China’s central bank digital currency, known as ‘DC/EP’ (digital currency/electronic payment), is rapidly progressing and, if successful, will have major international implications that have not yet been widely considered by policymakers.
DC/EP would have ramifications for governments, investors, and companies, including China’s own tech champions.
It has the potential to create the world’s largest centralised repository of financial transactions data and, while it may address some financial governance challenges, such as money laundering, it would also create unprecedented opportunities for surveillance. The initial impact of a successful DC/EP project will be primarily domestic, but little thought has been given to the longer term and global implications.
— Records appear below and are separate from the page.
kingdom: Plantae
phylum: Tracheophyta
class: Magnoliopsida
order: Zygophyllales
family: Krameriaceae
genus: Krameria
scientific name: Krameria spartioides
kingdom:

DC/EP could be exported overseas via the digital wallets of Chinese tourists, students and businesspeople.
Over time, it is not far-fetched to speculate that the Chinese party-state will incentivise or even mandate that foreigners also use DC/EP for certain categories of cross-border RMB transactions as a condition of accessing the Chinese marketplace.
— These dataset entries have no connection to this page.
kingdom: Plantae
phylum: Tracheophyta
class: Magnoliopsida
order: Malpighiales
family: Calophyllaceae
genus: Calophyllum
The potential for DC/EP to be successful enough to have a disruptive impact on the global economic system might be far into the future, but it’s important to consider what impact DC/EP could have on the global economy. Liberal democracies should act now to deepen analysis, develop standards and coordinate approaches to the risks inherent in DC/EP, including unconstrained data collection and the creation of powerful new tools for social control and economic coercion. By acting now to build a baseline analysis of the DC/EP project, decision-makers have an opportunity to anticipate challenges and build a consistent and coherent policy framework for managing them.